I don’t anticipate being a full-time writer for the rest of my days, although it does sound awfully nice if I don’t think too hard about being wholly self-employed with all the attendant worries and tasks entailed. I have no less than four novels partly written, a novella queued up for April publication (I have to finish it!) and a number of novels I’d like to get written sooner than later. I mean to take advantage of every bit of this time I have been given, and do useful things which will also make me happy in it.

5 responses to “Rubber Duckie”

  1. You write it, I’ll read it! One a month? Excellent!

  2. And the plumber arrived bright and early at 8 am! We found the leak, a foot down through clay and stone. Imma have to write faster, because I don’t know what this is going to cost…

  3. Oddly enough I have had more short stories recently than I have had in a while.

    I’m wrestling with the notion of whether I should just release the collection rather than also release the stories individually. (Epub, of course. Collections get dead-tree as well, but stories are too short.)

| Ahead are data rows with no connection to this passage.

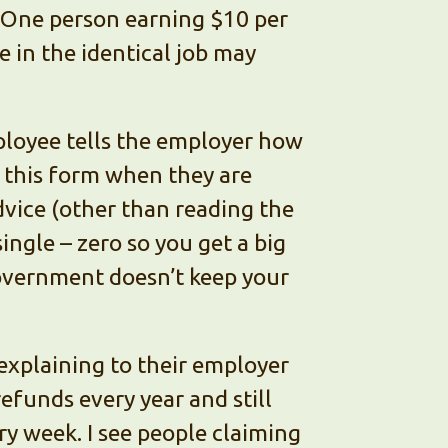
One person earning $10 per
 in the identical job may
ployee tells the employer how
t this form when they are
advice (other than reading the
single – zero so you get a big
government doesn’t keep your
 explaining to their employer
efunds every year and still
ry week. I see people claiming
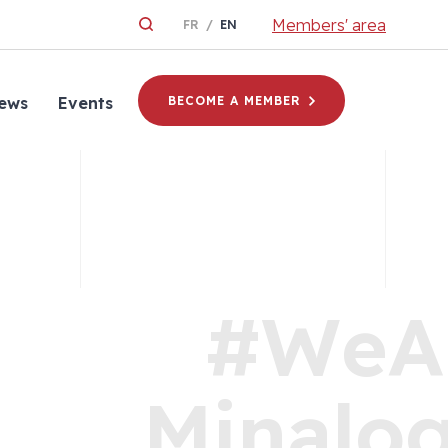
Members' area
FR
EN
ews
Events
BECOME A MEMBER
#WeA
Minalog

  4. I feel you on the “cannot outline” – I realized that’s the problem I’m currently having. Yes, the workshop unstuck the W(N)IP and made it a WIP again. Yes, it helped see where I went wrong, and what would make it so much better. Yes, I learned good tools.

    Unfortunately, my brain now thinks it’s done, and doesn’t *want* to edit… words onto a blank page.

    1. I sometimes cope with “know it all, bored now” by blurting it out in dictation, but it took several years and a lot of annoying computer stuff to minimize the annoying “dictation cleanup” phase, so it’s not the best possible solution.

      To Cedar: go for it! I’m not brave enough or industrious enough to leave the day job, but I will be following your adventures with interest.